*Problem to work on*.
Please pull together every line in the entries below that contains the string "Reading". Only matches with the same capitalization count.

------ Data for analysis

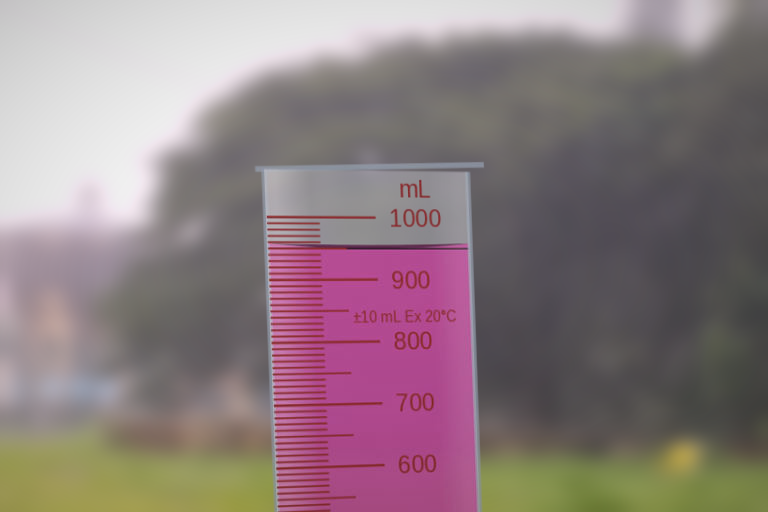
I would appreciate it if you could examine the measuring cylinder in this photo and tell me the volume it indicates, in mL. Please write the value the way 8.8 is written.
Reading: 950
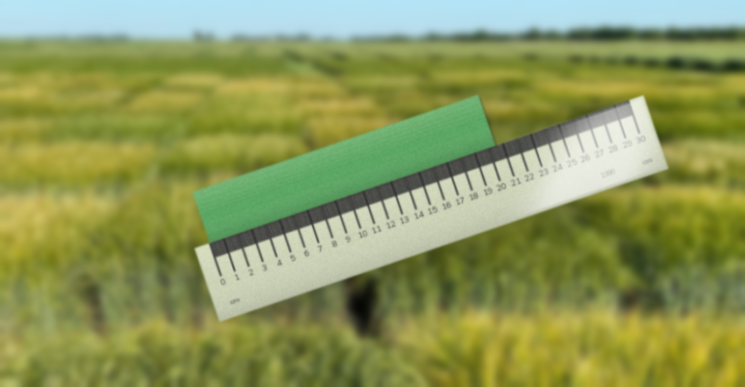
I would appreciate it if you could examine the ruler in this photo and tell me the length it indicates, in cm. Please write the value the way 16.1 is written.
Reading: 20.5
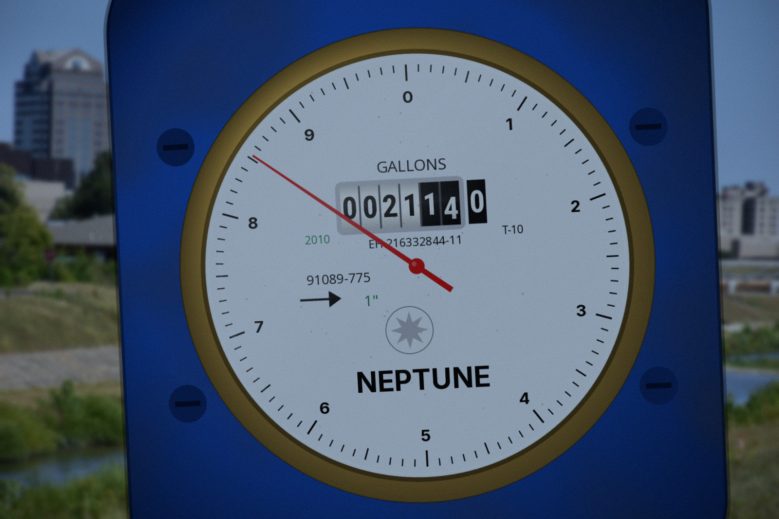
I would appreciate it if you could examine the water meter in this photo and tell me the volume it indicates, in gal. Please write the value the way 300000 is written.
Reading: 21138.5
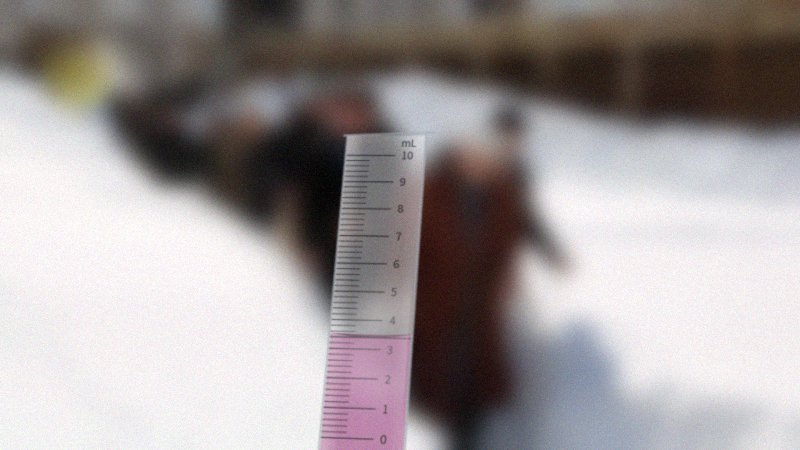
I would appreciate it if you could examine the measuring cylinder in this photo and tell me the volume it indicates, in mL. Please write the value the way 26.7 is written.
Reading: 3.4
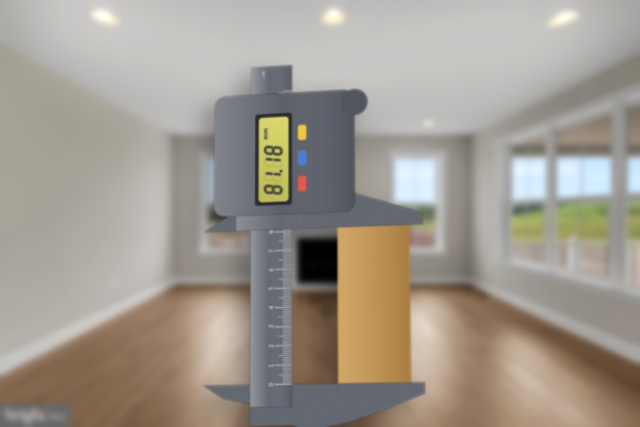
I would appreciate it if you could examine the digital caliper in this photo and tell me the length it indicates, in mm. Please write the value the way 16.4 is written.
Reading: 81.18
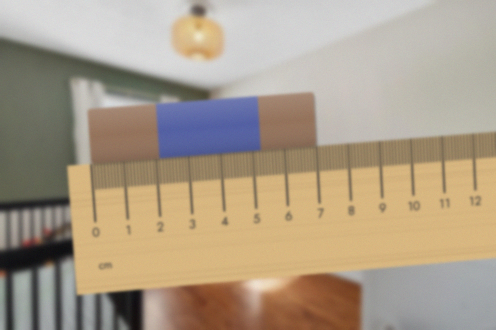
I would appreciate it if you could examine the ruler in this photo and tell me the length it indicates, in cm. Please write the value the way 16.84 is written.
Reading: 7
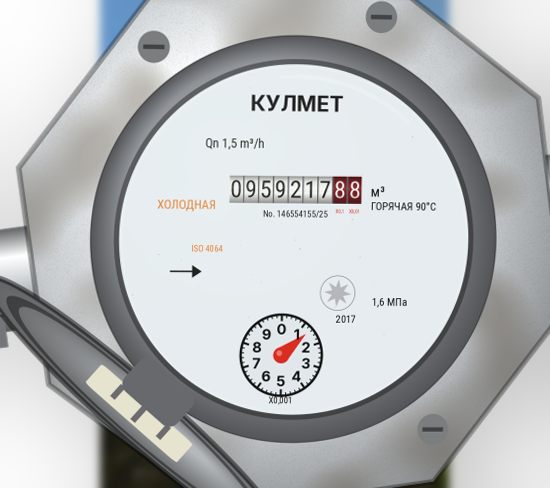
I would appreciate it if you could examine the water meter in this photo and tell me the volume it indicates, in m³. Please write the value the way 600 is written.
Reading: 959217.881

------------

*Solution below*.
Reading: 950
Reading: 20.5
Reading: 21138.5
Reading: 3.4
Reading: 81.18
Reading: 7
Reading: 959217.881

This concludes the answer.